Is it ethical to accept this man's money since he was mistaken in thinking he owed it to you? Of course it is. Perhaps it isn't more unethical than seeking out the man and convincing him that you are indeed Alex, but it's still wrong.
Let's transfer this situation to national politics. For years, Republicans have been whining about the estate tax, or as they call it, the "death tax," even though the tax is on the transfer of wealth, not death itself. Although the estate tax was supposedly phased out in the 2001 tax cut bill, it will automatically come back in 2010. It is for this reason that congressional Republicans want to make it permanent and are trying to do so now.
In addition to the economic package being debated on Capitol Hill, the estate tax is of interest once again because of a new poll on tax policy released by National Public Radio, the Kaiser Family Foundation and the Kennedy School of Government.
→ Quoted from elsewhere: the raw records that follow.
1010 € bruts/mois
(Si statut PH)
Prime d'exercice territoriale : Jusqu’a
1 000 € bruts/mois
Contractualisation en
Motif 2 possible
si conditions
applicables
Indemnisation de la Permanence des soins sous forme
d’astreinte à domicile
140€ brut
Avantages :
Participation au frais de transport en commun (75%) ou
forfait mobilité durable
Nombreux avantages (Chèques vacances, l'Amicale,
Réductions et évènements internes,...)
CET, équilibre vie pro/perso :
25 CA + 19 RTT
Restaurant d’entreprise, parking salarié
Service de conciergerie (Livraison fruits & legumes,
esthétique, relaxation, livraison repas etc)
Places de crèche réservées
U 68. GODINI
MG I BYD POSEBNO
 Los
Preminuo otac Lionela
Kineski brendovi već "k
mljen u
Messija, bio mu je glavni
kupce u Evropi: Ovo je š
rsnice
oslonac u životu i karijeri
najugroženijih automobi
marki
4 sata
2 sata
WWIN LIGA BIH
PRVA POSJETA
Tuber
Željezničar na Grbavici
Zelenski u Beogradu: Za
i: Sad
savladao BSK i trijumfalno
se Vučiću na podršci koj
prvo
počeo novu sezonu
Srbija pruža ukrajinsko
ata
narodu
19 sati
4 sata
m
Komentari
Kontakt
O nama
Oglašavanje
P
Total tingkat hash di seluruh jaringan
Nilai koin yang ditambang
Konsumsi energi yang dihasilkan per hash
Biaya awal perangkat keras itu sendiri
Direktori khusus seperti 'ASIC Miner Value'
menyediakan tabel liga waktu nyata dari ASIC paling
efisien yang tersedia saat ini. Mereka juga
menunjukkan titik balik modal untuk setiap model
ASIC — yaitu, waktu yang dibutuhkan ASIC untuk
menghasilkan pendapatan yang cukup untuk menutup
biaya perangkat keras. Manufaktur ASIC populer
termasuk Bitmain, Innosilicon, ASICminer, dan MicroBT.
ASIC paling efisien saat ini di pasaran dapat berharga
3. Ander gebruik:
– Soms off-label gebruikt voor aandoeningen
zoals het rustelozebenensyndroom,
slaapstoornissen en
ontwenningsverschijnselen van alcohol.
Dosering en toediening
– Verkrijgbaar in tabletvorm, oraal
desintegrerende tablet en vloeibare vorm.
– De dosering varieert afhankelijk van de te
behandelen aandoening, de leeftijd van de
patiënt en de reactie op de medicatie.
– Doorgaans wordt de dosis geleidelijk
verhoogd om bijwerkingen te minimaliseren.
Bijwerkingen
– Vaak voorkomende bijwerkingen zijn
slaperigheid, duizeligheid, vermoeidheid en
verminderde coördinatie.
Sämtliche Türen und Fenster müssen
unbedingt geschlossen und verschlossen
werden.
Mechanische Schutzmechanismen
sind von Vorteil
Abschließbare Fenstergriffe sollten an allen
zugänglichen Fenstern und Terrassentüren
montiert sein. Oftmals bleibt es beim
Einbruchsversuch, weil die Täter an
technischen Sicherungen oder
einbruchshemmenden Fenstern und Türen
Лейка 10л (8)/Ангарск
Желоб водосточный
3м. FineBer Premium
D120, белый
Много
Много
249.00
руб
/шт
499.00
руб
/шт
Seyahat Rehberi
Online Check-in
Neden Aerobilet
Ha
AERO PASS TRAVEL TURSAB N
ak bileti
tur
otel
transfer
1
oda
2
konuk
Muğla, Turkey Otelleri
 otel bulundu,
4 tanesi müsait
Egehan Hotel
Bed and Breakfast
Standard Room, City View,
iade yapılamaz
This poll is fascinating because it shows how much opponents of the estate tax in particular benefit from public misconceptions about the tax. Fifty-four percent of respondents are opposed to the estate tax, a number which rises to 60 percent if the phrase "death tax" is mentioned. Even though fewer than one in 50 people will have estates subject to the tax upon death, 69 percent of respondents who oppose the estate tax think it will affect them personally. Either most people think they will die obscenely rich or conservatives have used the "death tax" moniker to distort the effects of the tax. Let's set that statistic aside for the moment, since it implicitly asks for people to make projections about their own lives. Around here, almost nobody thinks they will die penniless and alone, but some inevitably will - that's life.
Shockingly, 49 percent of those surveyed think that most families have to pay the estate tax. There are no personal predictions here - the American public is off by 47 percent. This is not a rounding error; it is a wholesale misrepresentation of the situation, a misrepresentation that is easily identifiable as such. Surprisingly, you don't see President Bush reminding the American people that the estate tax isn't widespread - that's a lie he can live with.
Still, most people aren't necessarily ideologically opposed to the estate tax in general. The poll asks if people would look more favorably on the estate tax if it exempted the first $1 million. Ten percent of those polled switched sides to opposing estate tax elimination. That talented tenth was never told that the current exemption (for the 2002 taxes we just filed) is $1 million. The so-called "liberal media" didn't get the message through.
We weren't lied to, per se. The public was given the impression that the tax impacted more people than it did, which impacted its opinions on the subject. Although this survey did not ask people if they still favored repeal of the estate tax if they knew that 5000 estates pay the majority of the taxes, I suspect that estate tax supporters would be fewer and farther between.
The uncorrected misperception is used by the Administration in foreign policy as well. Polls say that half of the public thinks one or more of the Sept. 11 hijackers were from Iraq when none were. Aside from that error, most of the Iraq-Al Qeada connection rests on a British report, which was found to be mostly forged. No wonder Donald Rumsfeld never corrected the public on the nationality of the Sept. 11 hijackers - it worked in his favor, even if it wasn't true.
After all, it was soldiers' lives at stake, not anything really important, like oral sex.